___ Texte extrait
Une inquiétude palpable. Alors que la Bulgarie a rejoint, ce jeudi 1er janvier, la zone euro et est devenue le 21e pays à adopter la monnaie unique européenne, cette intégration est plutôt vue d’un mauvais oeil. En effet, certains redoutent que celle-ci favorise l’inflation et entraîne encore davantage d’instabilité politique. Selon la dernière enquête d’opinion de l’agence de sondage de l’UE Eurobaromètre, près de la moitié (49 %) des Bulgares sont opposés à la monnaie unique. Mais les gouvernements successifs ont poussé l’adoption de l’euro afin de dynamiser l’économie du pays le plus pauvre de l’Union européenne.

Auprès de l’AFP, Bilyana Nikolova, 53 ans, qui tient une épicerie dans le nord-ouest de la Bulgarie, en est certaine : «Les prix vont augmenter. C’est ce que m’ont dit des amis qui vivent en Europe occidentale». L’inquiétude est notamment de mise dans les zones rurales pauvres. Toutefois, la présidente de la BCE, Christine Lagarde, a relativisé les changement de prix, estimant qu’ils seraient «modestes et de courte durée».

La tendance était à la hausse avant l’entrée effective dans l’euro

Le parlement a renforcé cet été les organes de contrôle chargés d’enquêter sur les hausses significatives des prix, et ainsi freiner une éventuelle flambée «injustifiée» liée au passage à l’euro. Mais la tendance était déjà à la hausse avant même l’entrée effective dans l’euro puisque les prix des denrées alimentaires avaient augmenté de 5% sur un an en novembre, d’après l’Institut national de statistique.

Quant à l’immobilier, il s’est mis à croître de 15,5% au deuxième trimestre, soit trois fois plus que la moyenne dans la zone euro. Malgré tout, selon Georgi Angelov, économiste senior à l’Open Society Institute de Sofia, cette entrée dans la zone euro permettra aux consommateurs et aux commerçants de comparer les prix à ceux pratiqués dans le reste de l’UE.
______
___ Données
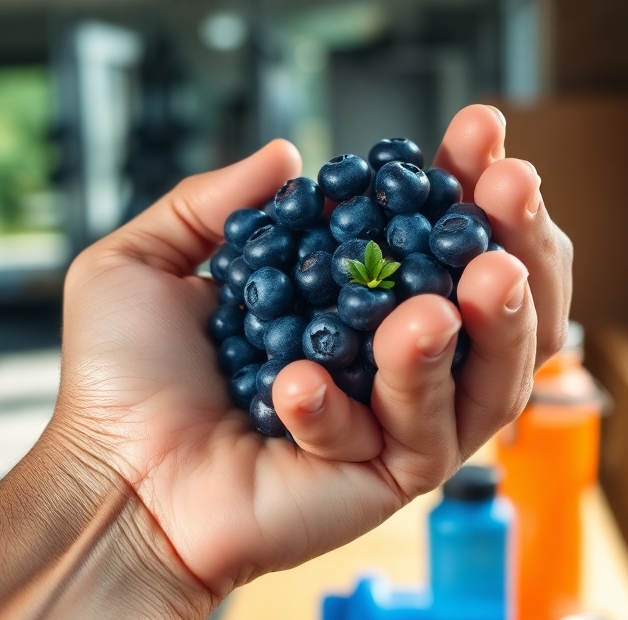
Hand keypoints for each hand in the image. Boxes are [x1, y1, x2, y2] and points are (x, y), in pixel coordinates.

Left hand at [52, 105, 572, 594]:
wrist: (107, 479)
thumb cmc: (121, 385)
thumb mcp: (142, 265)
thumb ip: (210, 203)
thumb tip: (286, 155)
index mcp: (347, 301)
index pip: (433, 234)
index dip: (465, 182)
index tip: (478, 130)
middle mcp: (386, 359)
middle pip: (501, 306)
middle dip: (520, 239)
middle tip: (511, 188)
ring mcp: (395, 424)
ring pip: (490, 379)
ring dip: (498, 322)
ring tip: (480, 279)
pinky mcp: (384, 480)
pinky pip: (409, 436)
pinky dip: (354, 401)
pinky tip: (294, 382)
______
Consignes:
1. Recopiez fidèlement le passage de l'article sur l'euro en Bulgarie, à partir des mots «La tendance était à» jusqu'aux mots «reste de l’UE.» inclus.
2. Répondez à ces questions d'après l'article sur l'euro en Bulgarie :
(a) Selon l'enquête de l'Eurobaromètre, quelle part des Bulgares est opposée à la monnaie unique ?
(b) D'après l'Institut national de statistique, de combien les prix des denrées alimentaires avaient-ils augmenté sur un an en novembre ?
(c) De combien l'immobilier a-t-il crû au deuxième trimestre ?
3. Réécrivez, s'il vous plaît, sous forme de liste le paragraphe de l'article sur l'euro en Bulgarie qui commence par «Le parlement a renforcé cet été», en conservant ses faits principaux.

Corrigés:
1.
La tendance était à la hausse avant l’entrée effective dans l’euro

Le parlement a renforcé cet été les organes de contrôle chargés d’enquêter sur les hausses significatives des prix, et ainsi freiner une éventuelle flambée «injustifiée» liée au passage à l’euro. Mais la tendance était déjà à la hausse avant même l’entrée effective dans l’euro puisque les prix des denrées alimentaires avaient augmenté de 5% sur un an en novembre, d’après l’Institut national de statistique.

Quant à l’immobilier, il s’est mis à croître de 15,5% au deuxième trimestre, soit trois fois plus que la moyenne dans la zone euro. Malgré tout, selon Georgi Angelov, économiste senior à l’Open Society Institute de Sofia, cette entrée dans la zone euro permettra aux consommateurs et aux commerçants de comparer les prix à ceux pratiqués dans le reste de l’UE.

2.
(a) Près de la moitié, soit 49 %.
(b) De 5 %.
(c) De 15,5 %.

3.
- Cet été, le parlement a renforcé les organes de contrôle chargés d'enquêter sur les hausses significatives des prix, afin de freiner une éventuelle flambée «injustifiée» liée au passage à l'euro.
- Les prix étaient déjà à la hausse avant l'entrée effective dans l'euro.
- Selon l'Institut national de statistique, les prix des denrées alimentaires avaient augmenté de 5 % sur un an en novembre.